Vaccines accelerating progress against COVID-19 at colleges

Moderna COVID-19 vaccine. (Matt Gade / Republic)

PIERRE — South Dakota’s six public universities and two special schools are planning for a return to more normal operations this fall.

“Our goal is to return campus life this fall to a setting that looks much like it was before the COVID-19 pandemic,” said Brian L. Maher, executive director and CEO for the South Dakota Board of Regents, which governs the universities and schools, in a press release. “With vaccines available now in higher education and K-12 settings, we can all look forward to more normal operations ahead.”

Maher said South Dakota’s success in vaccine distribution, as well as local efforts to manage and keep positive infection rates low, will guide the universities’ and schools’ planning for the 2021 fall semester. Administrators will continue to monitor circumstances as the pandemic evolves, making the best decisions possible with information available to them.
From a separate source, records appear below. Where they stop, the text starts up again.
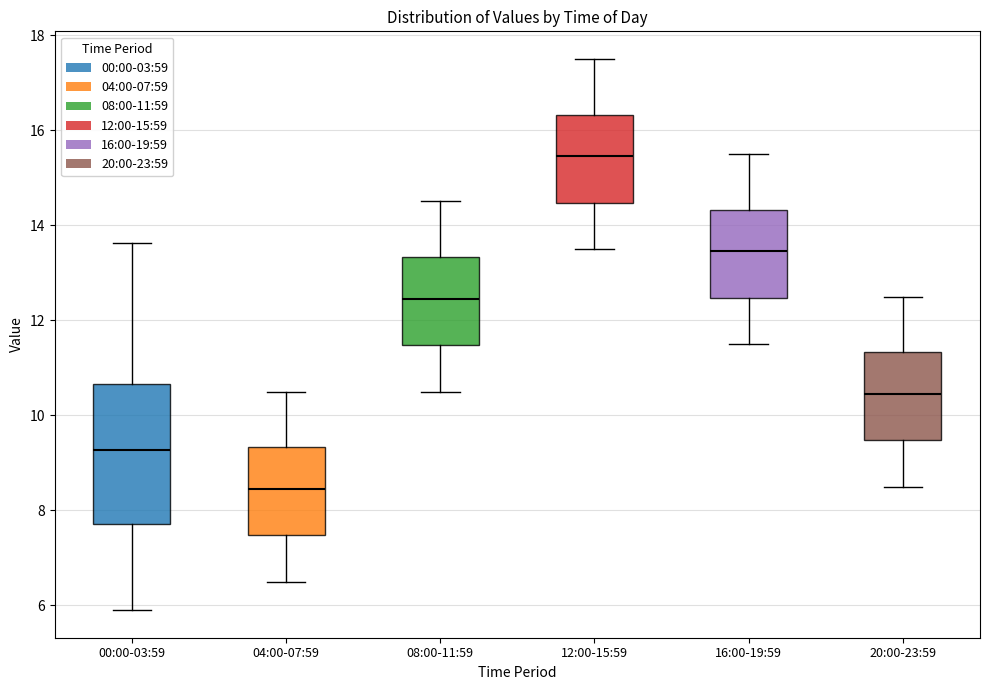

Reading left to right, read every box against the y-axis: the position of its median line, the range the box covers, and the ends of its whiskers. The values are not printed on the chart, so give them approximately, as read against the axis.

00:00-03:59: median 9.2, box 7.8 to 10.6, whiskers 6.0 to 13.6
04:00-07:59: median 8.4, box 7.4 to 9.4, whiskers 6.6 to 10.6
08:00-11:59: median 12.4, box 11.4 to 13.4, whiskers 10.6 to 14.6
12:00-15:59: median 15.4, box 14.4 to 16.4, whiskers 13.6 to 17.6
16:00-19:59: median 13.4, box 12.4 to 14.4, whiskers 11.6 to 15.6
20:00-23:59: median 10.4, box 9.4 to 11.4, whiskers 8.6 to 12.6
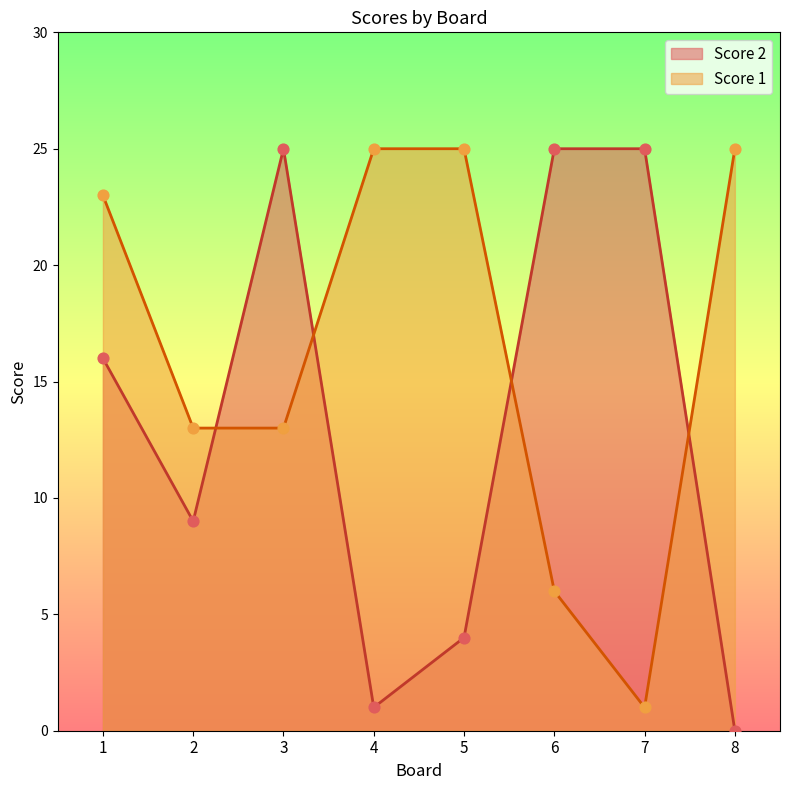

Which series has the widest spread of Y values?

Score 2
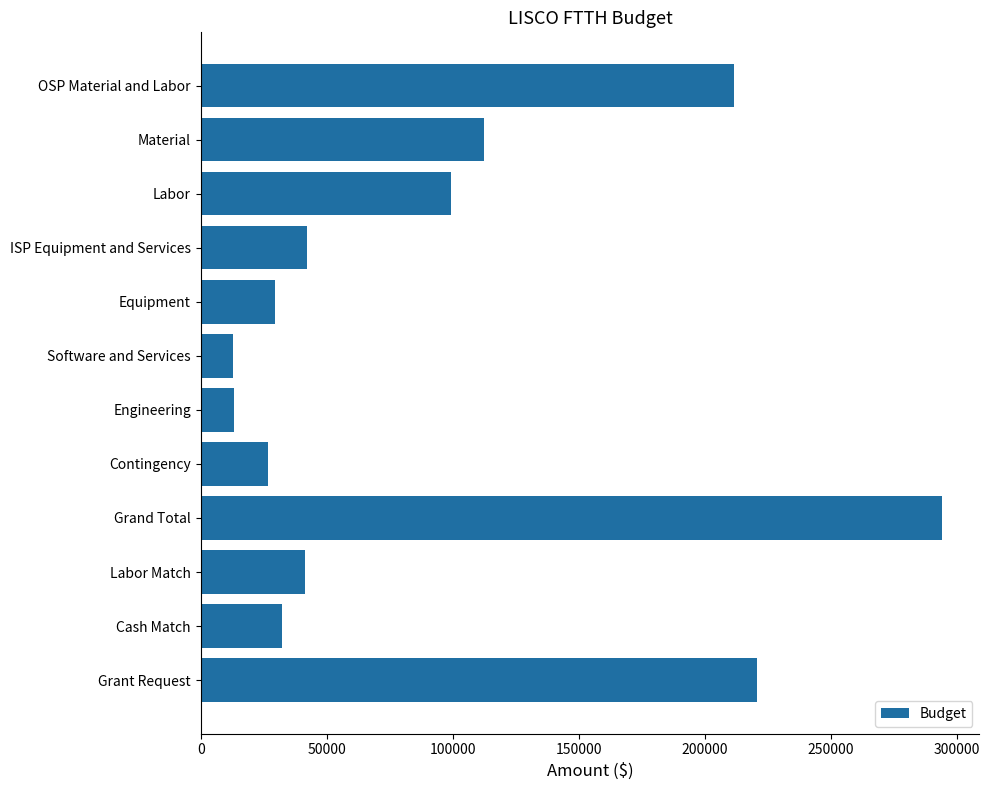

At which category does the chart reach its peak across all series?

Grand Total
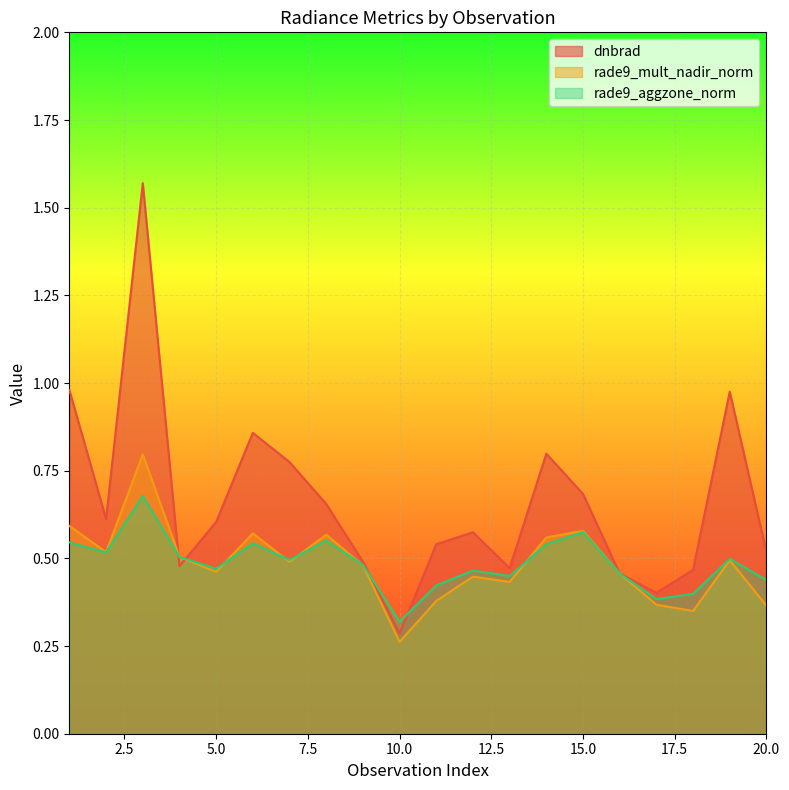

What is the average value of the rade9_aggzone_norm series?

0.5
“For a year now, faced with a public health challenge none of us expected, our faculty, staff and students responded, adapted and did what they must to keep our campuses safe,” Maher said. “We have been open and operating, adjusting as necessary, and always guided by the desire to help students complete classes, finish degrees and stay on track for graduation. Now we anticipate returning to some sense of normalcy in the weeks and months ahead.

Fall semester planning is underway on all campuses, with additional details to be announced. University- and school-specific news releases and websites will have up-to-date information on campus operations.


The South Dakota Board of Regents is the constitutional governing body for Black Hills State University, Dakota State University, Northern State University, South Dakota School of Mines & Technology, South Dakota State University, University of South Dakota, South Dakota School for the Blind & Visually Impaired and South Dakota School for the Deaf.